__Supplied records__:

::::

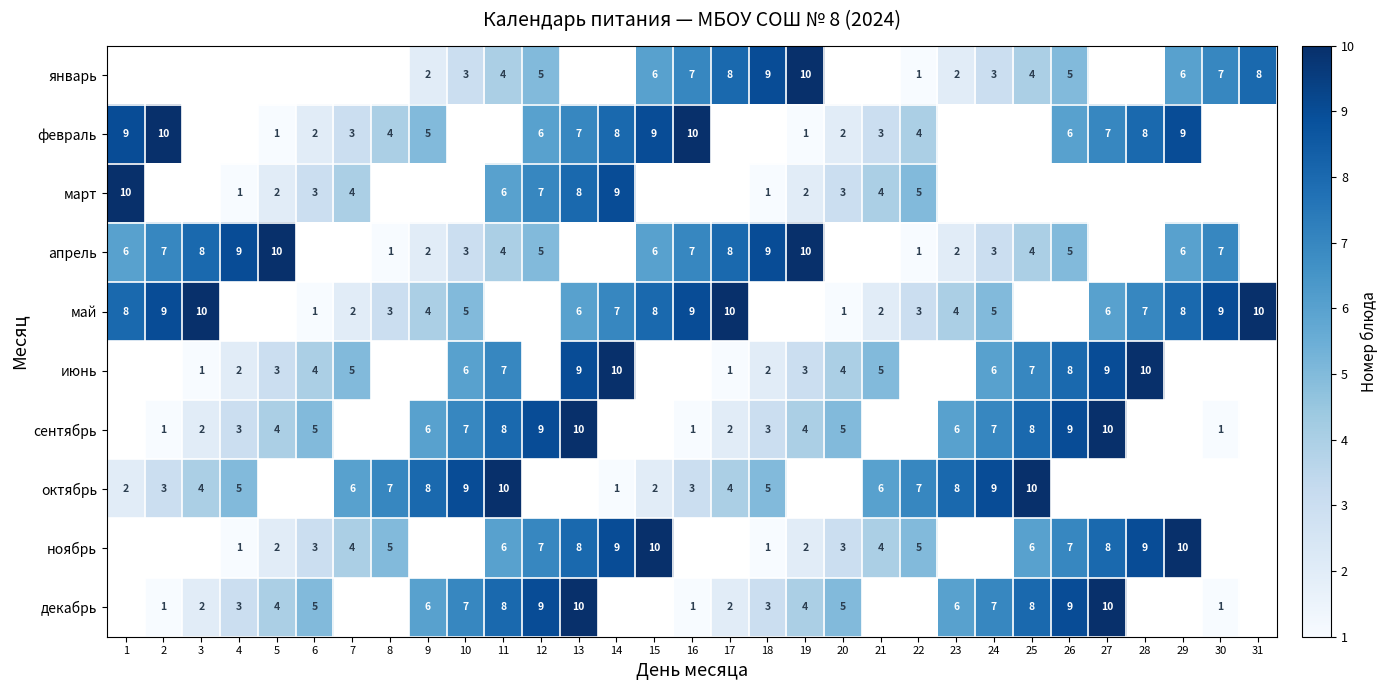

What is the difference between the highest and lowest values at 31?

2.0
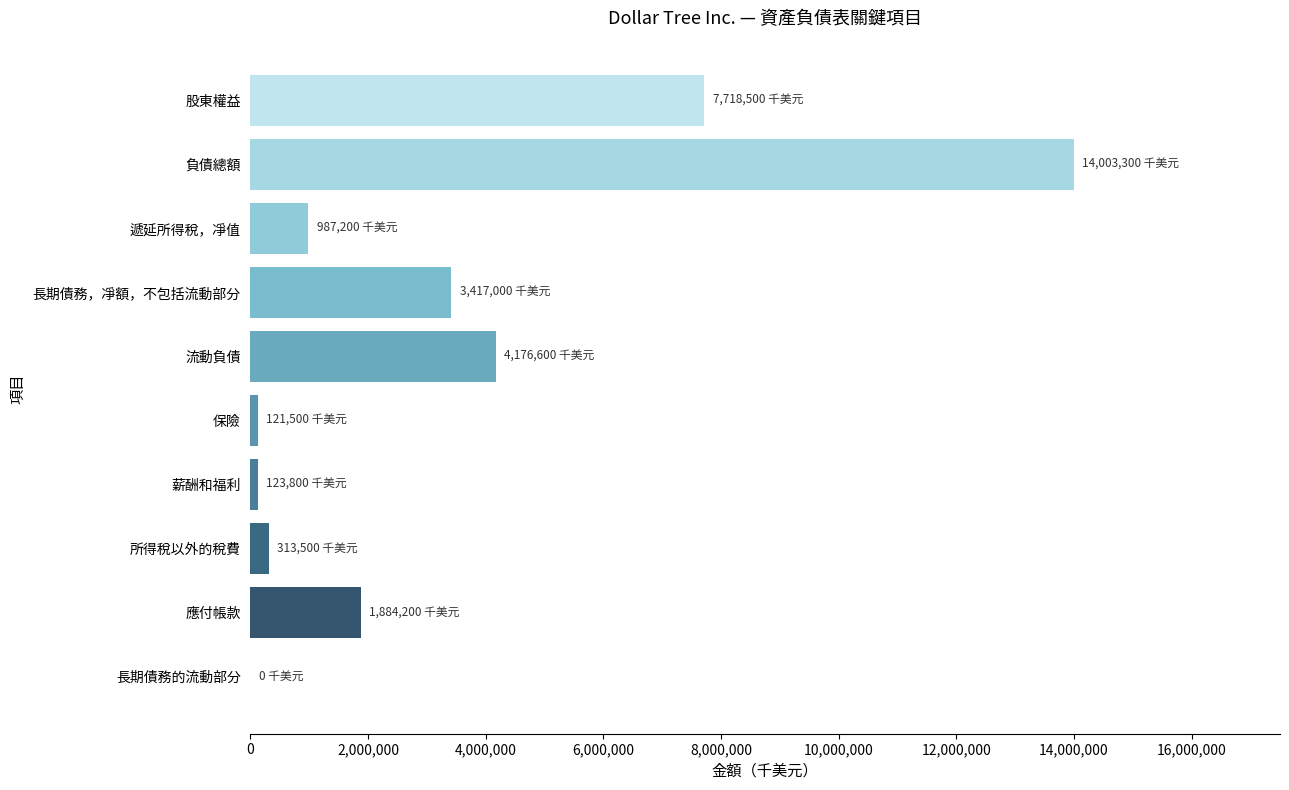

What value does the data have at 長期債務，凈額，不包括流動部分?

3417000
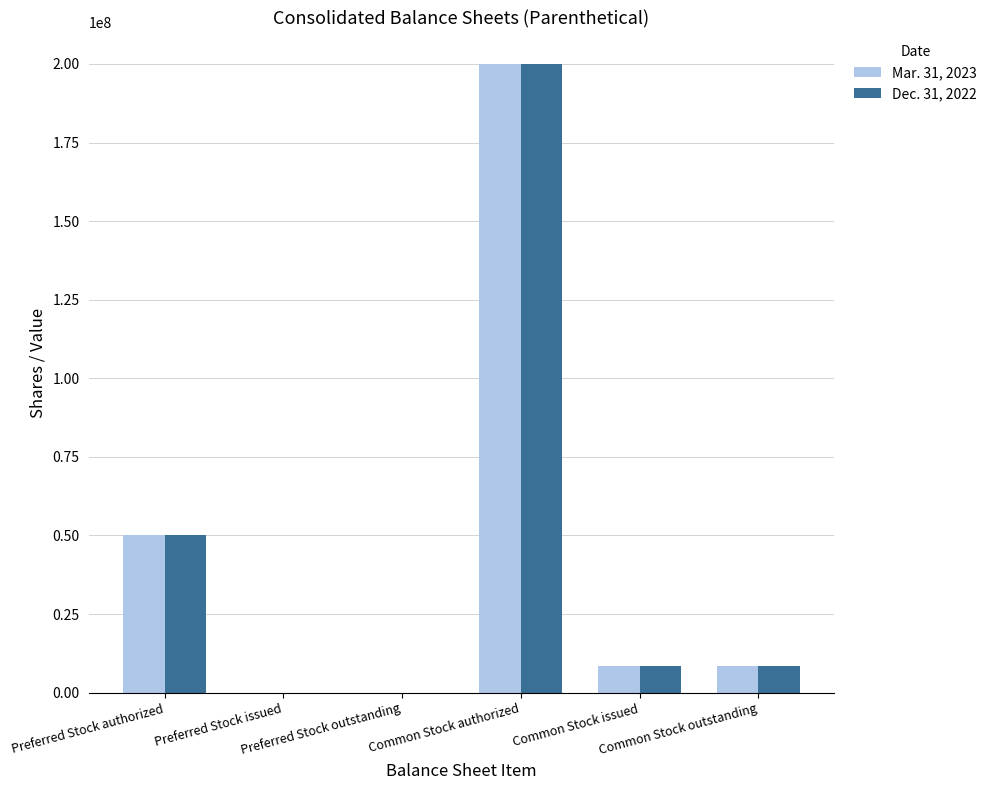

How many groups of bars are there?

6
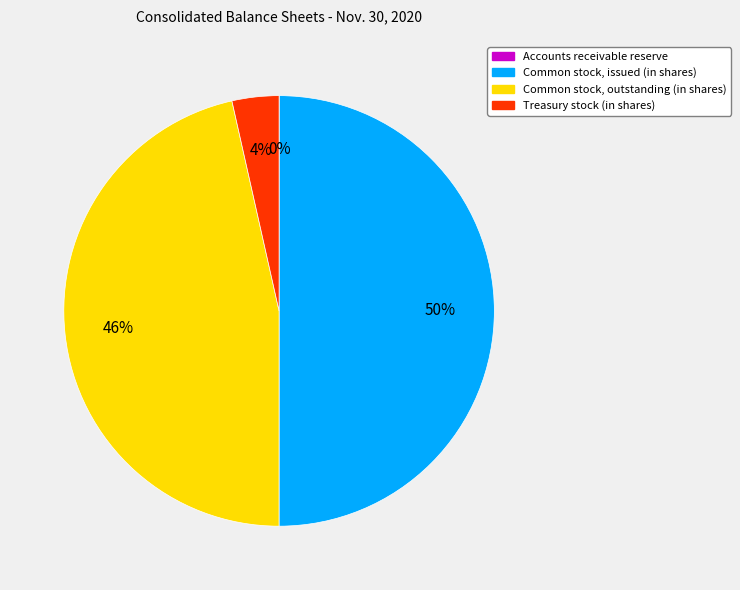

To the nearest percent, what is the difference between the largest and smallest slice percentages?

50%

::::

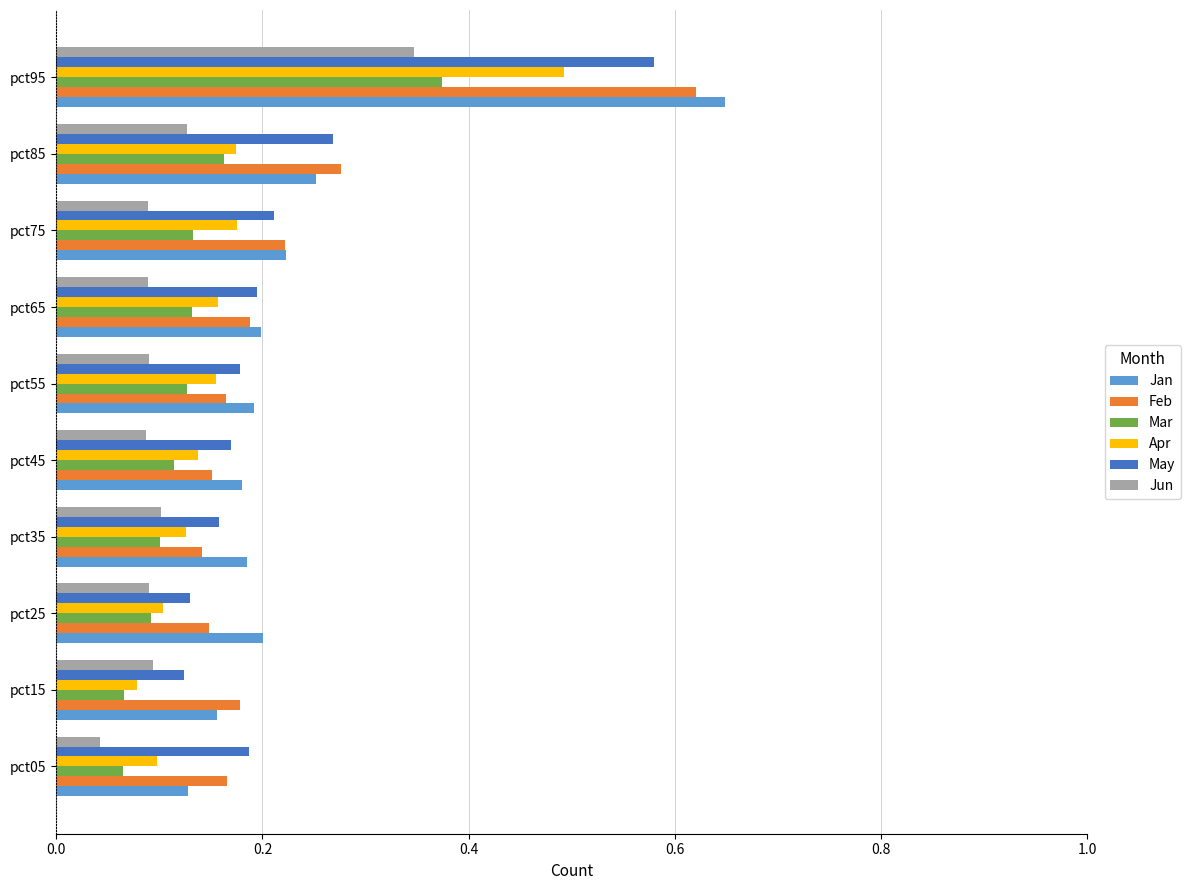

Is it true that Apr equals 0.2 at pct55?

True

::::

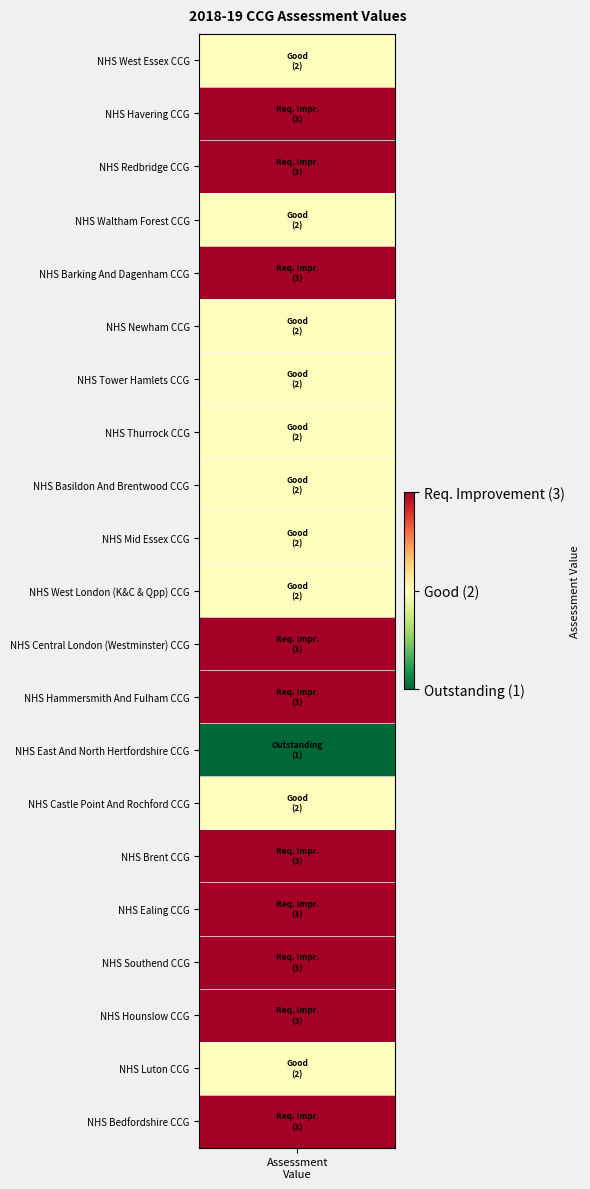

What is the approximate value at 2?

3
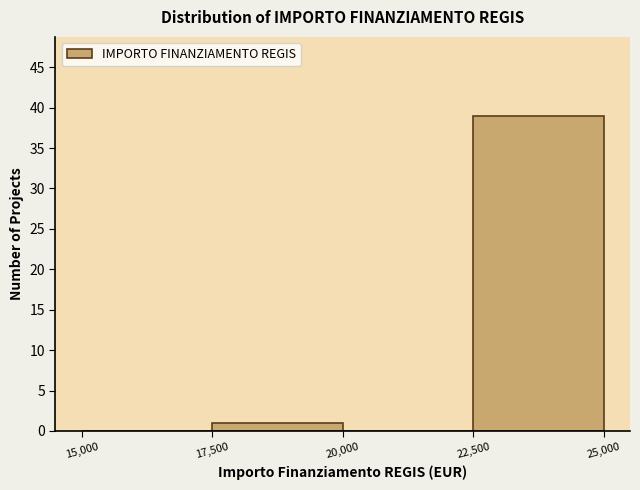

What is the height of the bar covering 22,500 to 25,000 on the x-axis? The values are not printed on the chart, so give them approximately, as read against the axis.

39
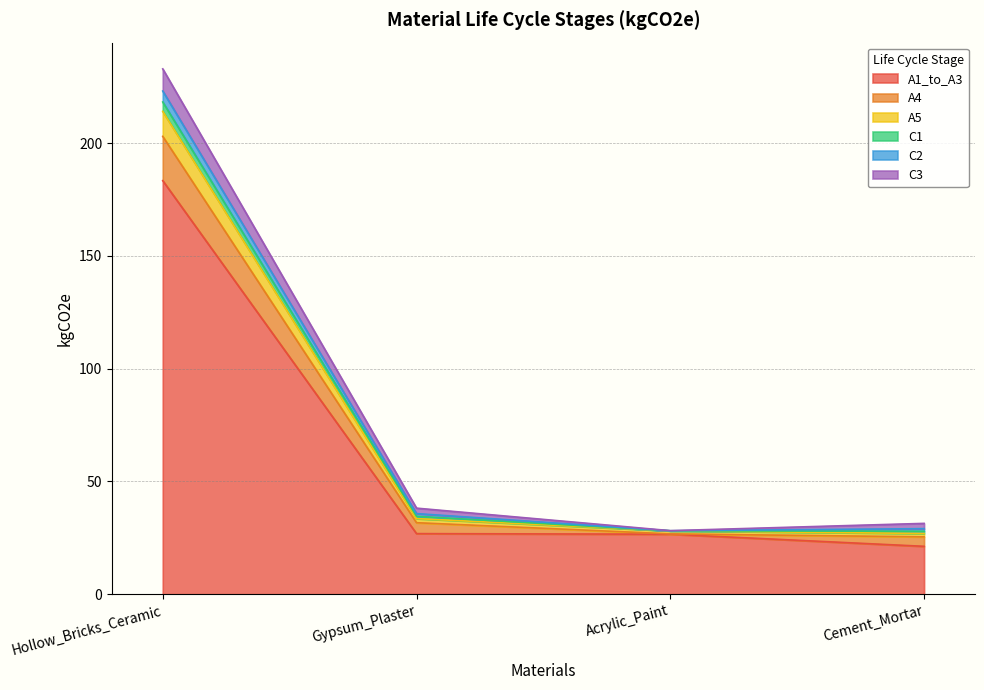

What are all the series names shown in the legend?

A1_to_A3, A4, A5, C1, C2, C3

::::

__Task brief__: Duplicate the data, beginning at the line containing "What is the approximate value at 2?" and ending after the line containing "A1_to_A3, A4, A5, C1, C2, C3". Omit the pictures from your answer.

__Answer space__:
What is the approximate value at 2?

3

What is the height of the bar covering 22,500 to 25,000 on the x-axis? The values are not printed on the chart, so give them approximately, as read against the axis.

39

What are all the series names shown in the legend?

A1_to_A3, A4, A5, C1, C2, C3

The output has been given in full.